Given data Start Marker

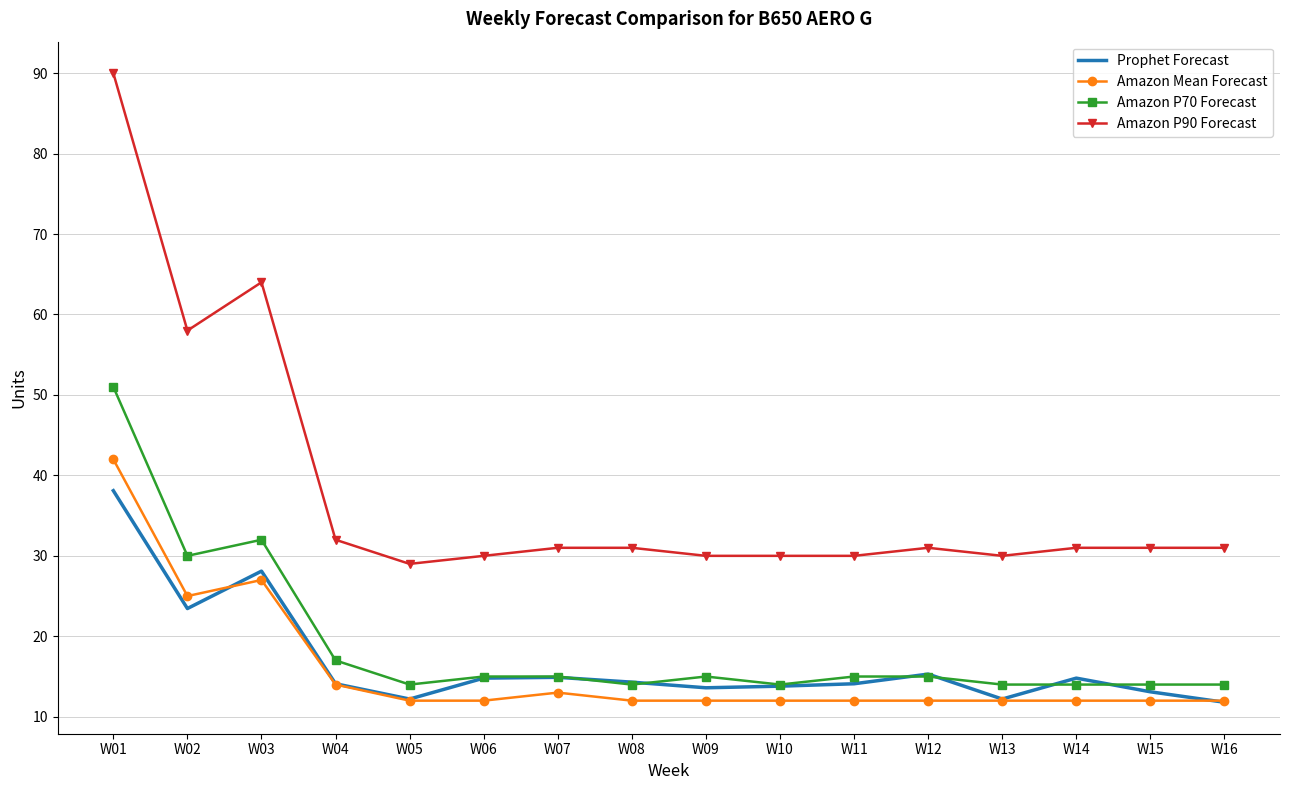

True or false: Prophet Forecast and Amazon Mean Forecast intersect in this chart.

True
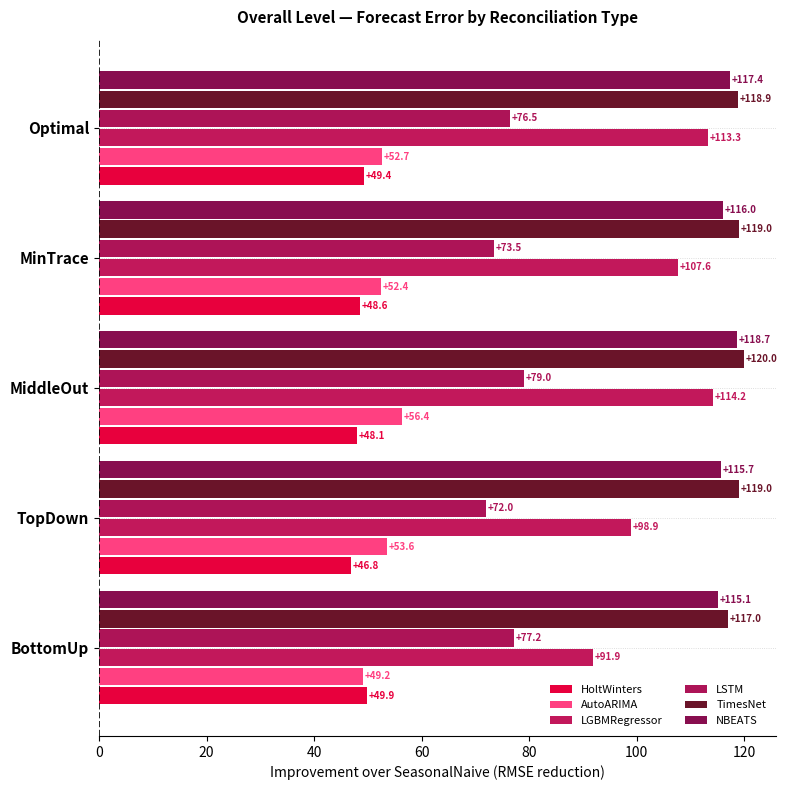

Which series has the largest range (max minus min)?

LGBMRegressor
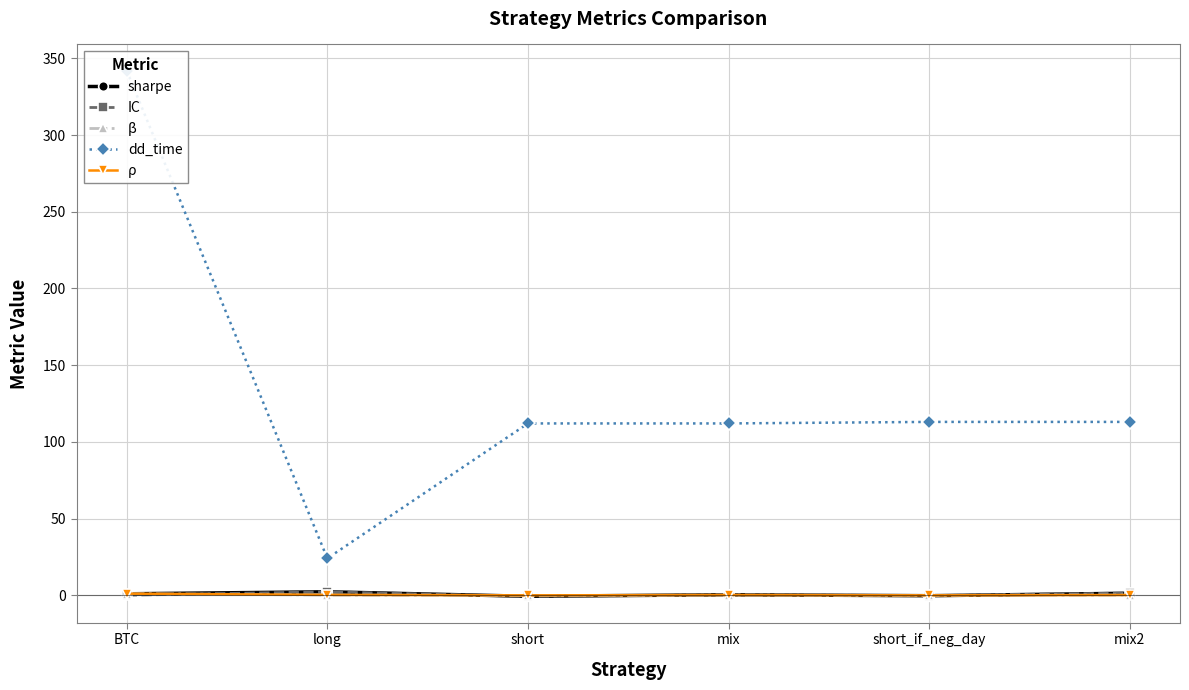

Which category has the highest value in the sharpe series?

long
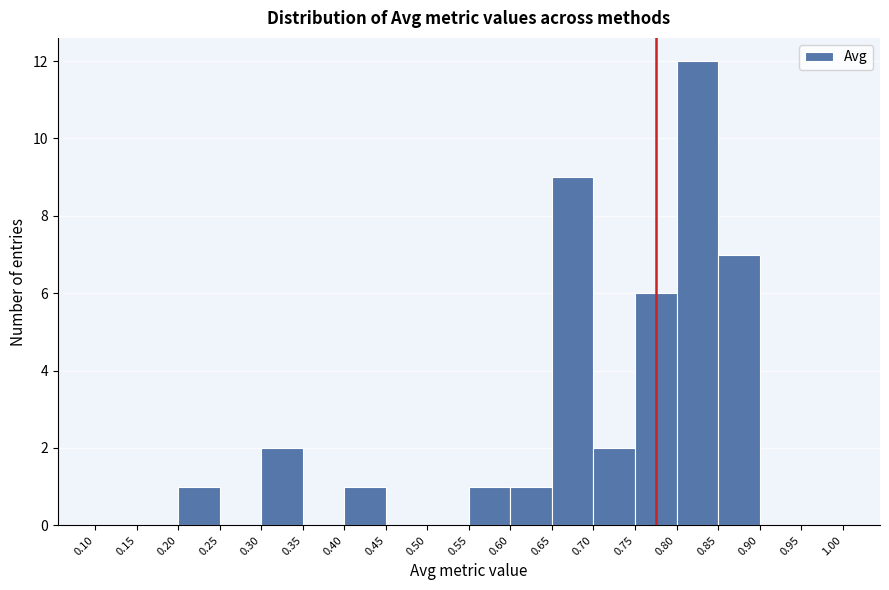

Reading left to right, list every bar in this chart as the range it spans on the x-axis followed by its height. The values are not printed on the chart, so give them approximately, as read against the axis.

0.10 to 0.15: 0
0.15 to 0.20: 0
0.20 to 0.25: 1
0.25 to 0.30: 0
0.30 to 0.35: 2
0.35 to 0.40: 0
0.40 to 0.45: 1
0.45 to 0.50: 0
0.50 to 0.55: 0
0.55 to 0.60: 1
0.60 to 0.65: 1
0.65 to 0.70: 9
0.70 to 0.75: 2
0.75 to 0.80: 6
0.80 to 0.85: 12
0.85 to 0.90: 7
0.90 to 0.95: 0
0.95 to 1.00: 0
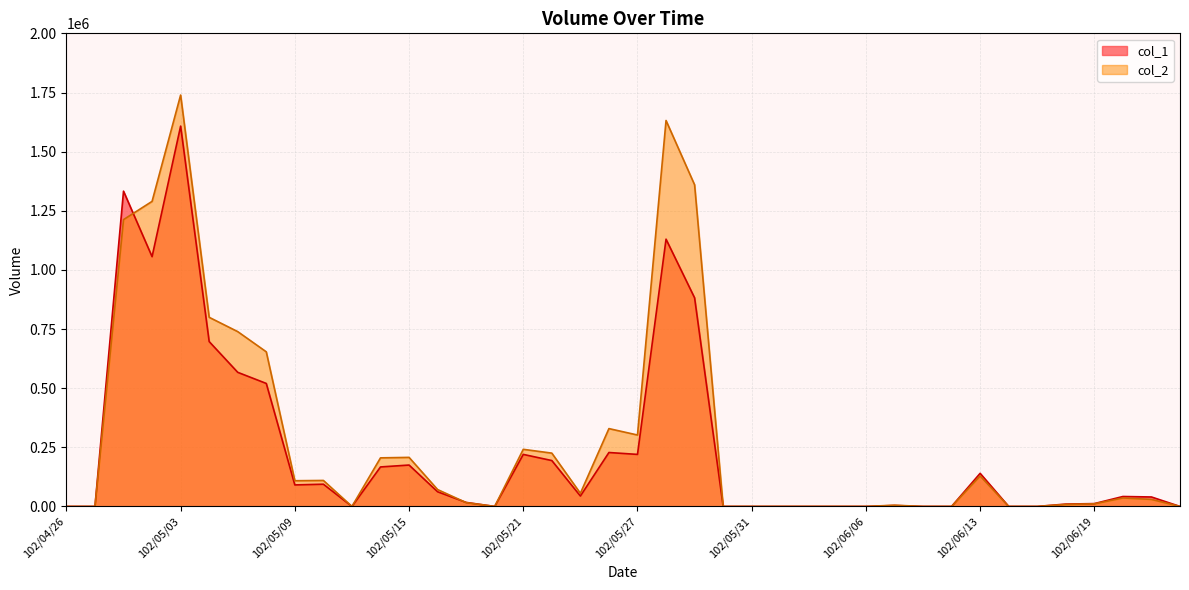

True or false: col_2 and col_1 cross at least once.

True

Given data End Marker

● **Work item**: Set out every line of the records above as a numbered list, omitting the blank lines. Leave the pictures out of the list.

● **Finished task**:
1. True or false: Prophet Forecast and Amazon Mean Forecast intersect in this chart.
2. True
3. Which series has the largest range (max minus min)?
4. LGBMRegressor
5. Which category has the highest value in the sharpe series?
6. long
7. Reading left to right, list every bar in this chart as the range it spans on the x-axis followed by its height. The values are not printed on the chart, so give them approximately, as read against the axis.
8. 0.10 to 0.15: 0
9. 0.15 to 0.20: 0
10. 0.20 to 0.25: 1
11. 0.25 to 0.30: 0
12. 0.30 to 0.35: 2
13. 0.35 to 0.40: 0
14. 0.40 to 0.45: 1
15. 0.45 to 0.50: 0
16. 0.50 to 0.55: 0
17. 0.55 to 0.60: 1
18. 0.60 to 0.65: 1
19. 0.65 to 0.70: 9
20. 0.70 to 0.75: 2
21. 0.75 to 0.80: 6
22. 0.80 to 0.85: 12
23. 0.85 to 0.90: 7
24. 0.90 to 0.95: 0
25. 0.95 to 1.00: 0
26. True or false: col_2 and col_1 cross at least once.
27. True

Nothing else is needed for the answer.